TAIPEI -- Taiwanese workers told of their fear as they hid from Vietnamese rioters who ravaged hundreds of foreign-owned factories in Vietnam during violent demonstrations against China this week, burning several to the ground.

The atmosphere remained tense in the southern provinces of Binh Duong and Dong Nai Friday, where demonstrators looted and torched the factories in protest at Beijing's deployment of an oil drilling rig in disputed South China Sea waters.

A local Taiwanese Chamber of Commerce official told AFP Friday that more than 500 factories were attacked in Binh Duong alone in the riots earlier in the week.

China has accused Hanoi of “connivance” with protesters.

Leading Taiwanese industrial group Formosa Plastics said Thursday that Vietnamese workers had “provoked and attacked” Chinese employees at their steel mill in central Ha Tinh province, where one Chinese worker was killed and at least 149 injured in the unrest.

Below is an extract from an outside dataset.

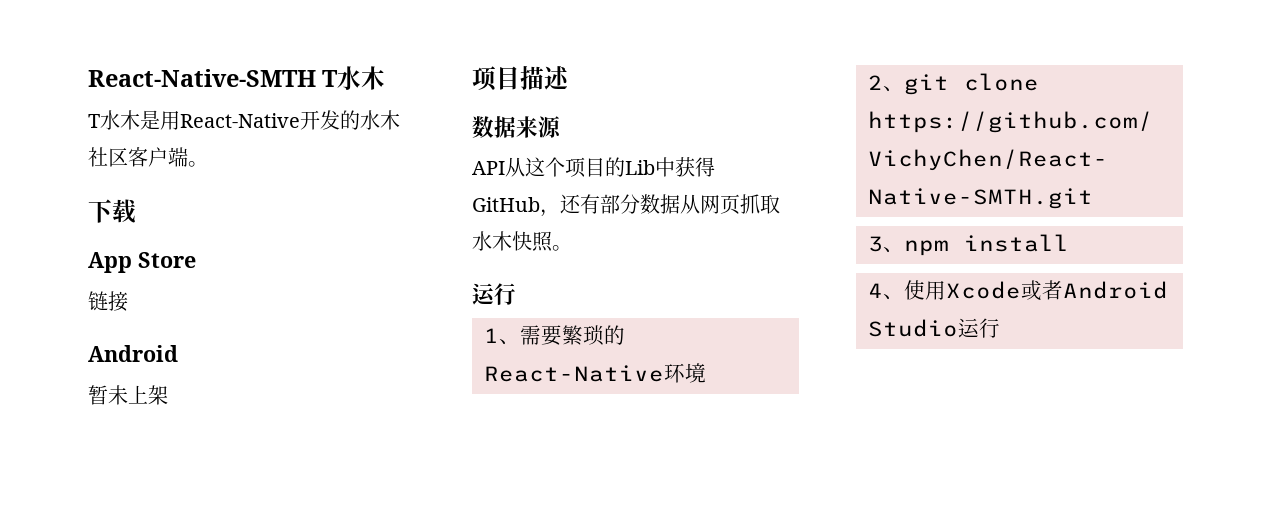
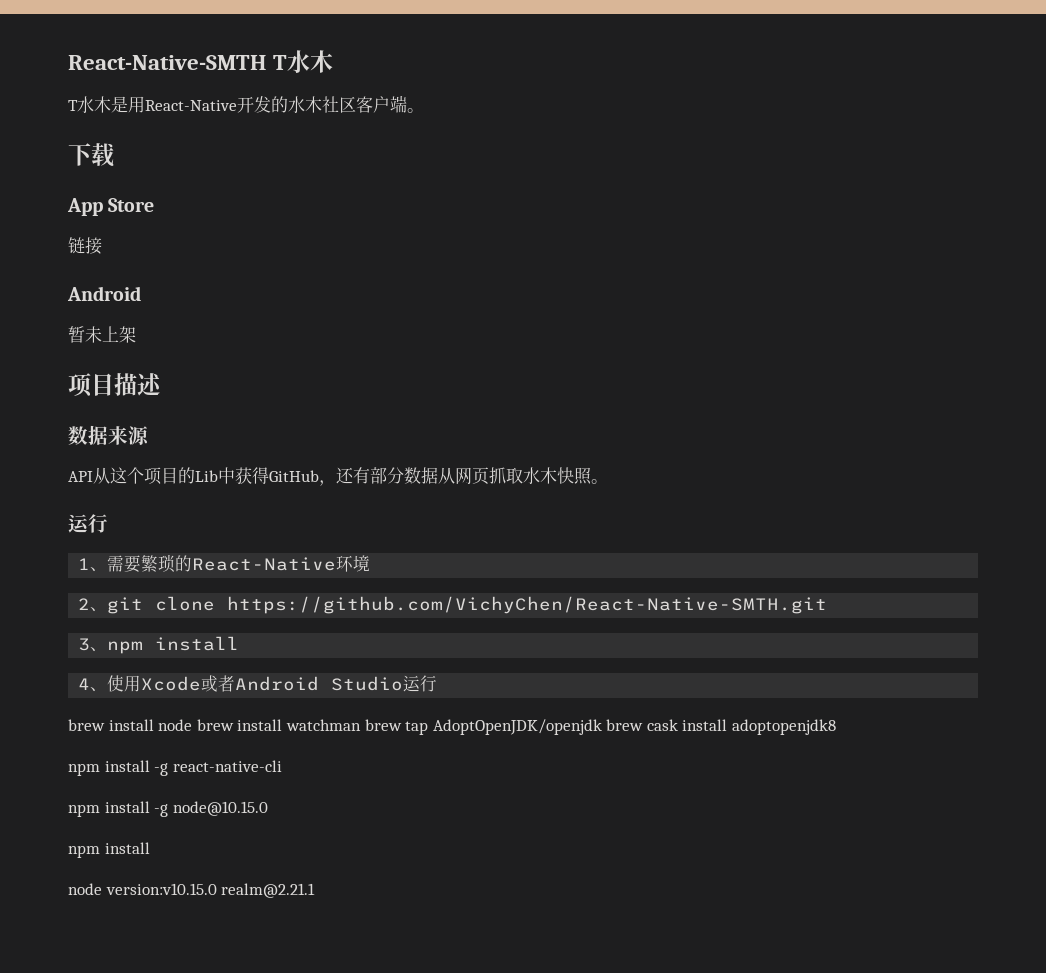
(1000, 328) none -> [68,719,837,735] [68,760,282,776] [68,801,268,817] [68,842,150,858] [68,883,316,898] // brew install node brew install watchman brew tap AdoptOpenJDK/openjdk brew cask install adoptopenjdk8 // npm install -g react-native-cli // npm install -g node@10.15.0 // npm install // node version:v10.15.0 realm@2.21.1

A contractor for the company said colleagues had told him that they witnessed dozens of Chinese workers being dragged from a bus and beaten.

“I hid in the dorm during the riots and later sneaked out the steel plant and drove to Hanoi to take the plane home,” said the contractor, Lee Chun-ye, who returned to Taipei on Thursday.

“I was really nervous whenever the traffic slowed down as I was worried that Vietnamese people would attack me in my car,” he said.

A Taiwanese businessman who gave his family name as Chen said some 40 Taiwanese and Chinese managers at his furniture plant in Binh Doung province managed to escape with the help of a Vietnamese supplier, who hid them in his factory.

“I think the Vietnamese authorities tacitly consented to the rioters as long as they didn't kill anybody,” Chen said from the airport in Taipei.

“We were very scared as police didn't turn up in time to help us.”

The Taiwanese Chambers of Commerce in Vietnam said they were advising owners to temporarily close their factories next week to keep workers safe amid fears of fresh violence.

“There is no new violence for the moment but we are worried about the upcoming rallies on May 18,” said Yang Yu-feng, honorary chairwoman of the body. “We have advised Taiwanese companies to ... close their factories on that day.”